• _Work to complete_
In the entries below, print exactly the lines from the first through the one with "right knee: (329, 371)", both included, and none of the pictures.

Body or hand keypoint data
------------------------

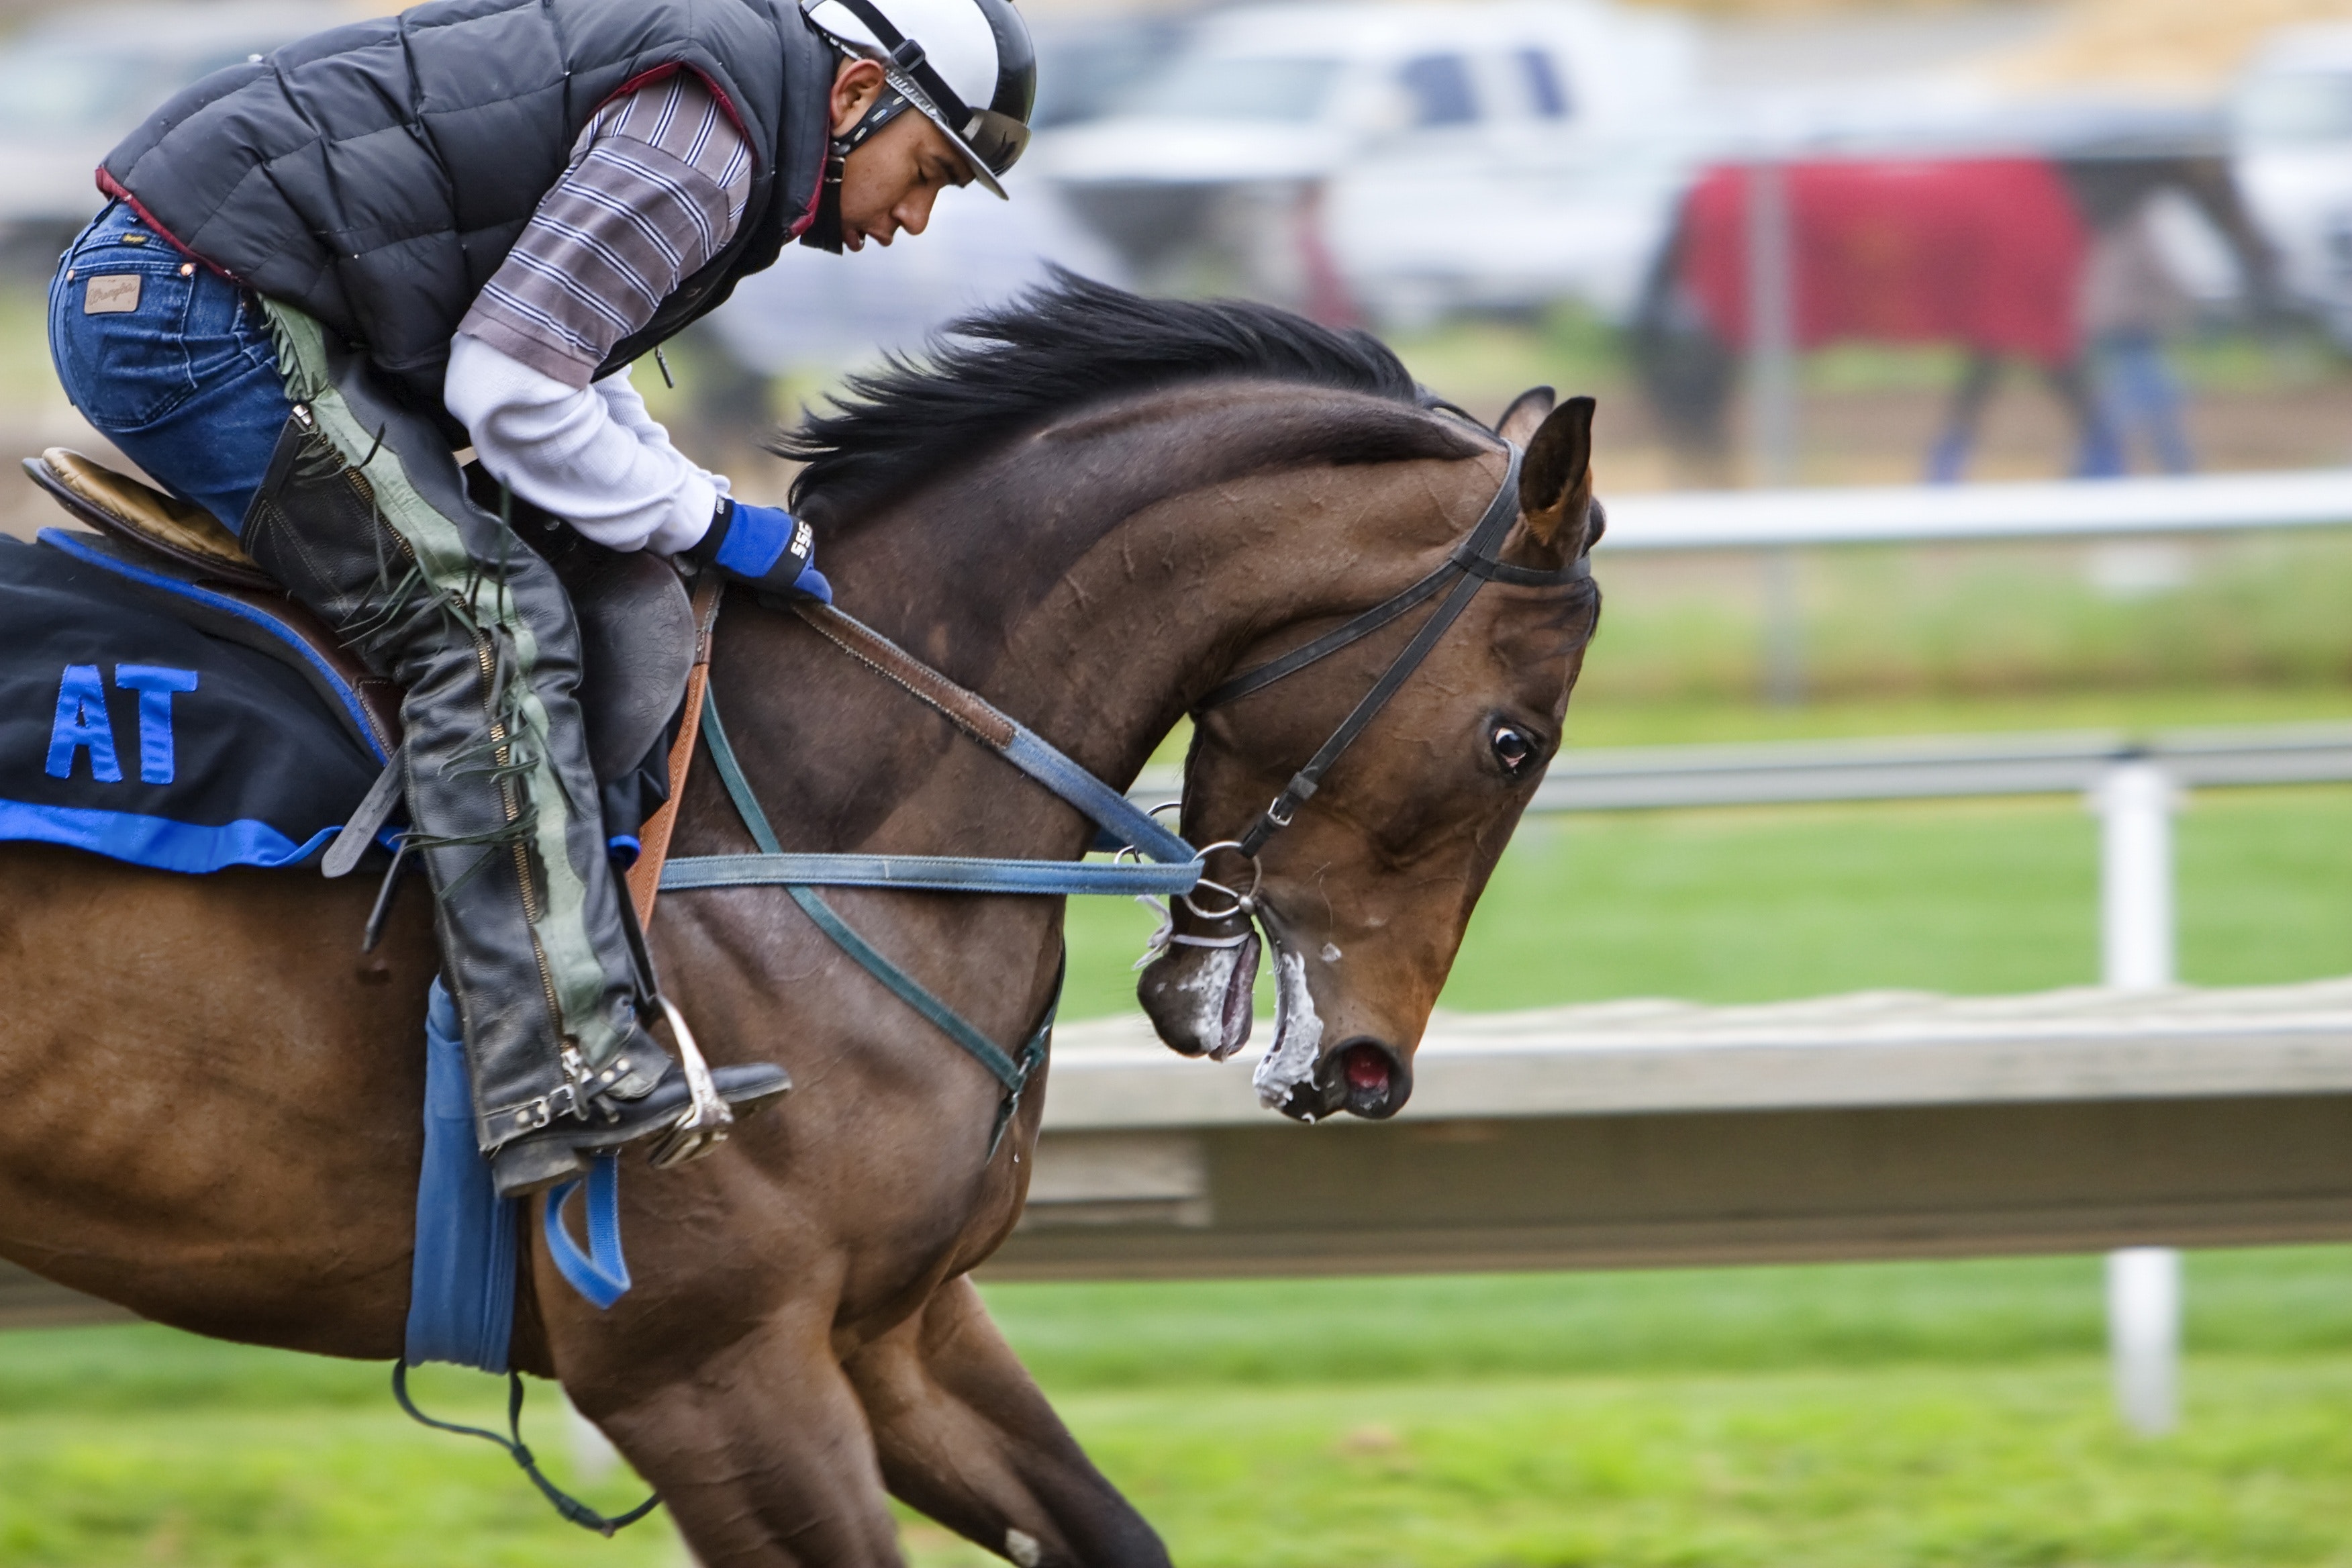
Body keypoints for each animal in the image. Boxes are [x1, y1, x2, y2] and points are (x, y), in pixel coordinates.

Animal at [0, 277, 1602, 1566]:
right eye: (1513, 742)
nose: (1368, 1070)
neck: (824, 807)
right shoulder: (704, 1368)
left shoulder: (893, 1328)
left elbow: (1112, 1530)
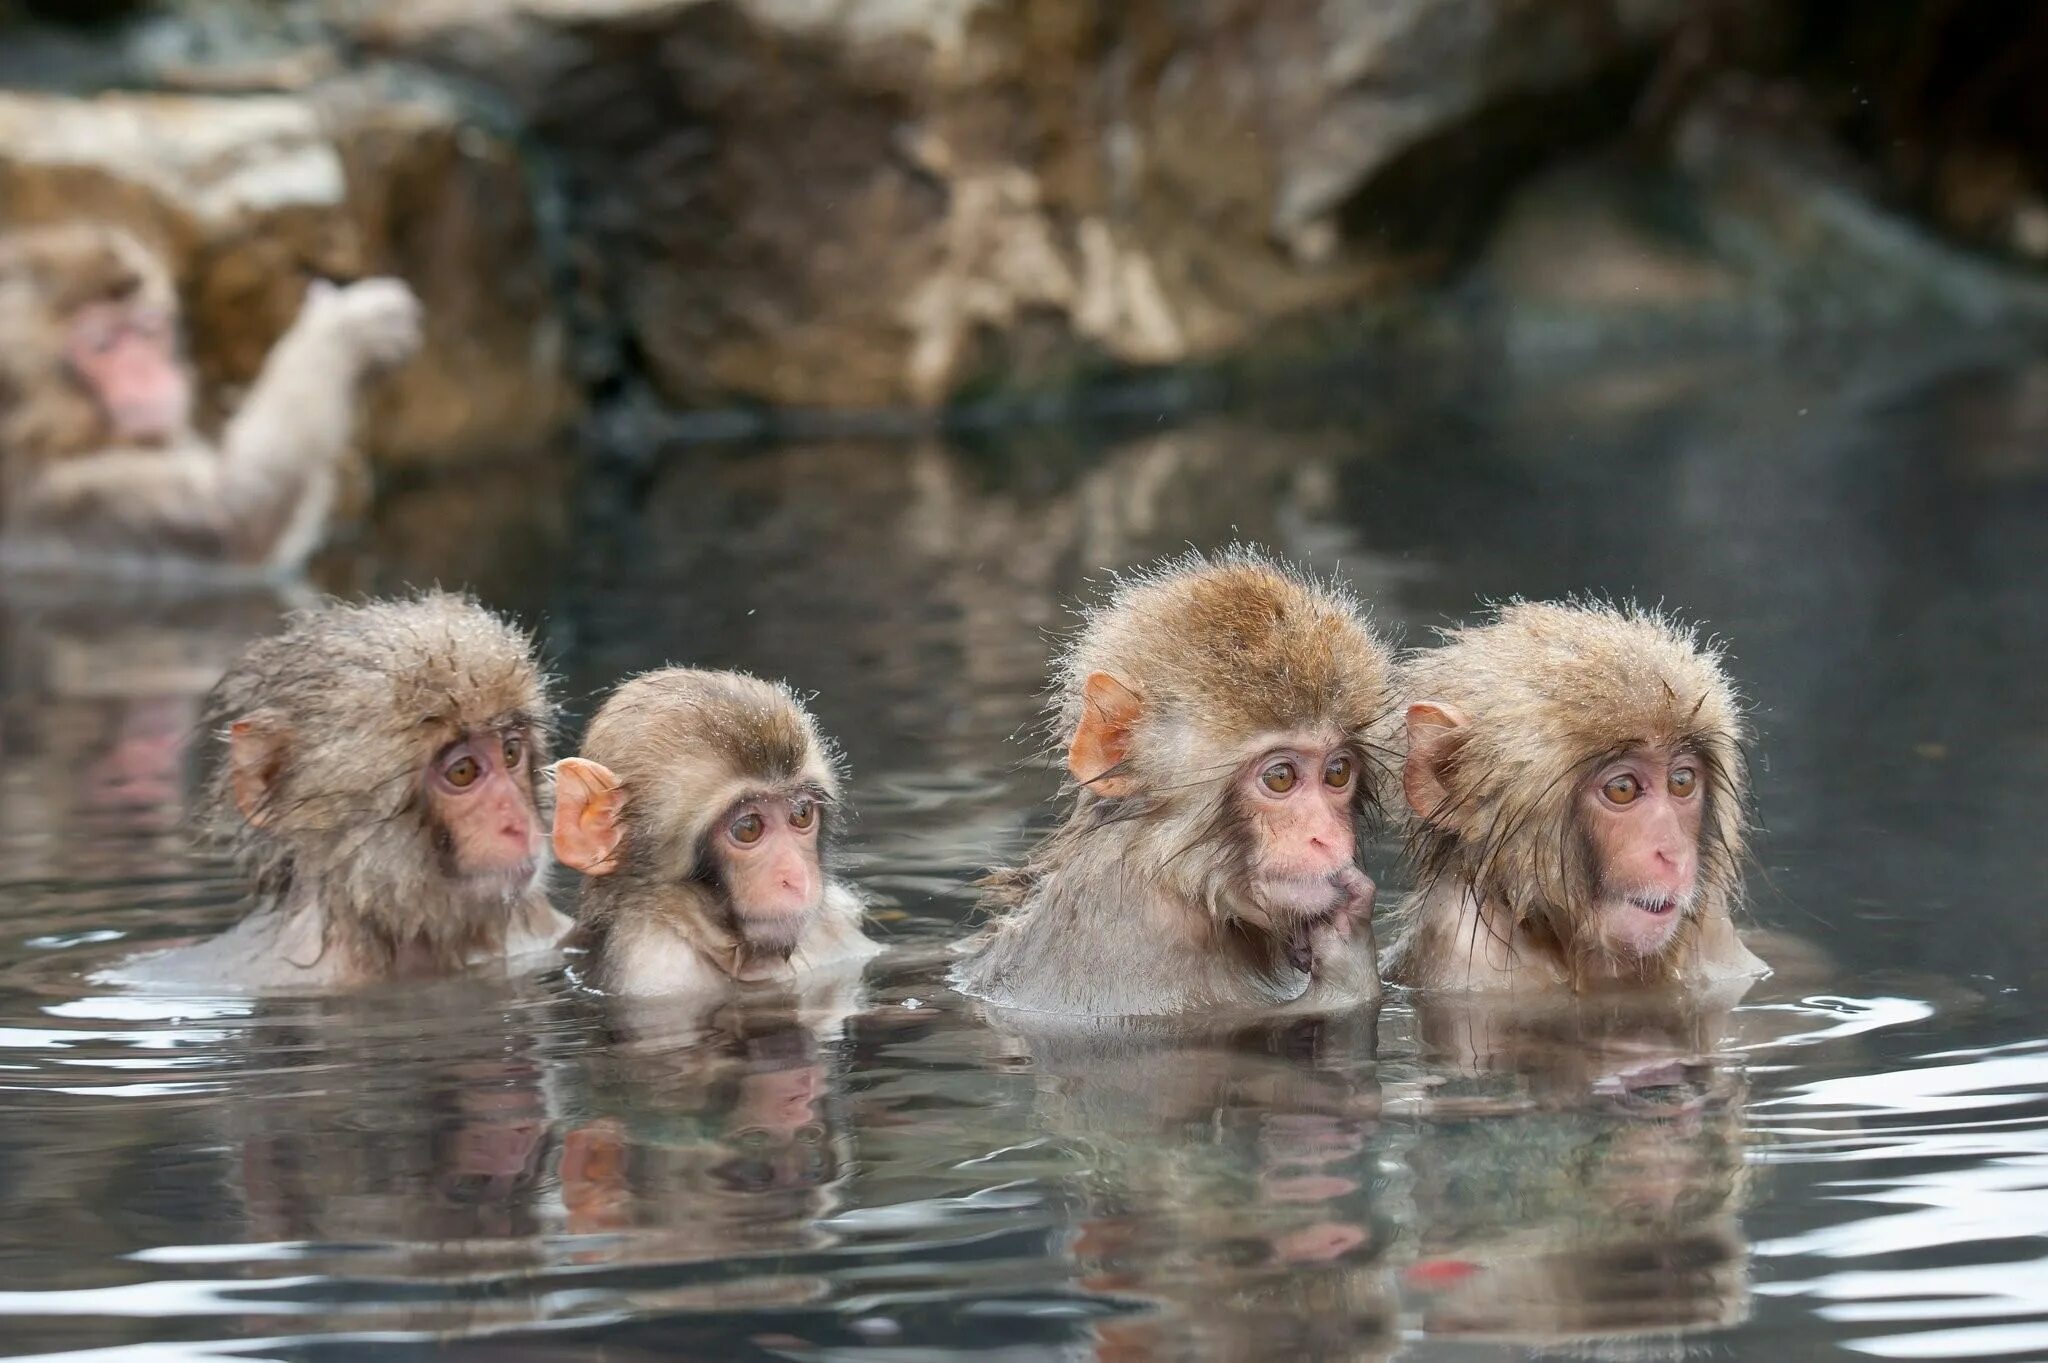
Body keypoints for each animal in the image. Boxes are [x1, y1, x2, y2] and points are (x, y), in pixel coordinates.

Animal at [0, 222, 421, 568]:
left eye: (148, 329)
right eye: (101, 345)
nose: (152, 376)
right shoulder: (83, 495)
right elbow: (237, 520)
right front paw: (346, 331)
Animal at [950, 548, 1384, 1015]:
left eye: (1337, 772)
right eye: (1281, 777)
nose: (1330, 838)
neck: (1167, 877)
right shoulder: (1142, 953)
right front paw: (1346, 939)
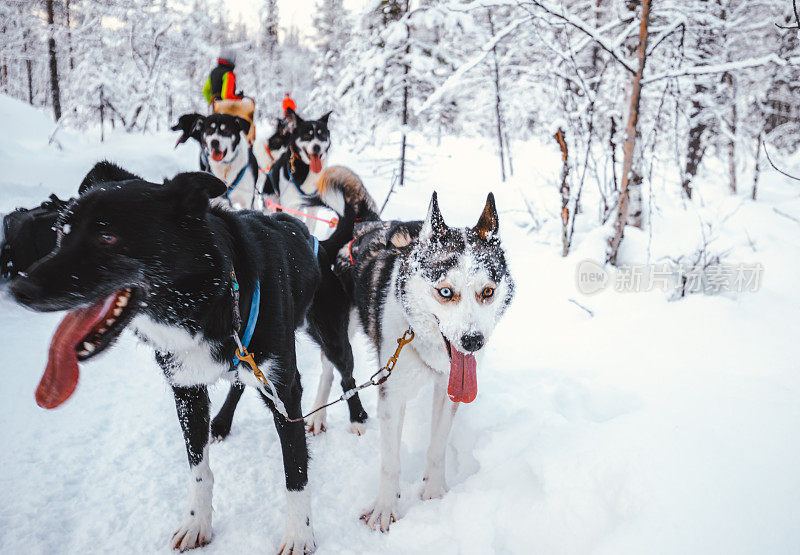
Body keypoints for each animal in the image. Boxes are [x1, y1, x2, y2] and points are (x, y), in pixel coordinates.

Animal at [7, 163, 368, 552]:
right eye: (62, 232)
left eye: (107, 237)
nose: (19, 289)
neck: (217, 297)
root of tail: (322, 244)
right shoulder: (187, 391)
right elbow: (199, 470)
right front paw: (197, 522)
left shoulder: (283, 389)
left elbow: (295, 470)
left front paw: (300, 534)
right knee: (239, 382)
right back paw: (221, 422)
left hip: (330, 337)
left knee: (346, 372)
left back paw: (357, 416)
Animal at [332, 193, 520, 532]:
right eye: (445, 291)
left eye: (487, 291)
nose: (473, 341)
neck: (422, 341)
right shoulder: (392, 393)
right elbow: (390, 461)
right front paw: (384, 508)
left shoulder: (449, 391)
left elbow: (437, 445)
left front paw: (434, 493)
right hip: (340, 335)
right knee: (329, 371)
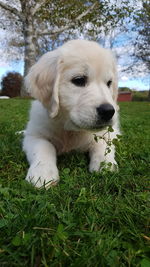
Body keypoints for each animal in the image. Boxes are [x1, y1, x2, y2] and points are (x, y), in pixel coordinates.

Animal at [22, 39, 120, 189]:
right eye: (79, 80)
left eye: (109, 83)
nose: (108, 111)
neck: (71, 129)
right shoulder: (34, 135)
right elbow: (44, 147)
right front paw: (42, 174)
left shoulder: (108, 133)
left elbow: (102, 145)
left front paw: (105, 166)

------------------------

• _Written solution_
Body keypoints for each animal in the image. Boxes are [x1, y1, x2, y2] and points are (x, y), in pixel coordinates.

Animal at [0, 277, 1602, 1566]:
right eye: (1513, 742)
nose: (1368, 1070)
neck: (824, 807)
right shoulder: (704, 1368)
left shoulder: (893, 1328)
left elbow: (1112, 1530)
Body keypoints for each animal in the image. Boxes are [x1, y1, x2, y2] and points are (x, y), in pixel coordinates.

Animal at [0, 222, 421, 568]:
left eye: (148, 329)
right eye: (101, 345)
nose: (152, 376)
right shoulder: (83, 495)
right elbow: (237, 520)
right front paw: (346, 331)
Animal at [950, 548, 1384, 1015]:
left eye: (1337, 772)
right eye: (1281, 777)
nose: (1330, 838)
neck: (1167, 877)
right shoulder: (1142, 953)
right front paw: (1346, 939)
Body keypoints for each animal in the image. Boxes are [x1, y1, x2, y2] and points are (x, y), in pixel coordinates.

Animal at [7, 163, 368, 552]:
right eye: (62, 232)
left eye: (107, 237)
nose: (19, 289)
neck: (217, 297)
root of tail: (322, 244)
right shoulder: (187, 391)
right elbow: (199, 470)
right front paw: (197, 522)
left shoulder: (283, 389)
left elbow: (295, 470)
left front paw: (300, 534)
right knee: (239, 382)
right back paw: (221, 422)
left hip: (330, 337)
left knee: (346, 372)
left back paw: (357, 416)
Animal at [332, 193, 520, 532]:
right eye: (445, 291)
left eye: (487, 291)
nose: (473, 341)
neck: (422, 341)
right shoulder: (392, 393)
right elbow: (390, 461)
right front paw: (384, 508)
left shoulder: (449, 391)
left elbow: (437, 445)
left front paw: (434, 493)
right hip: (340, 335)
right knee: (329, 371)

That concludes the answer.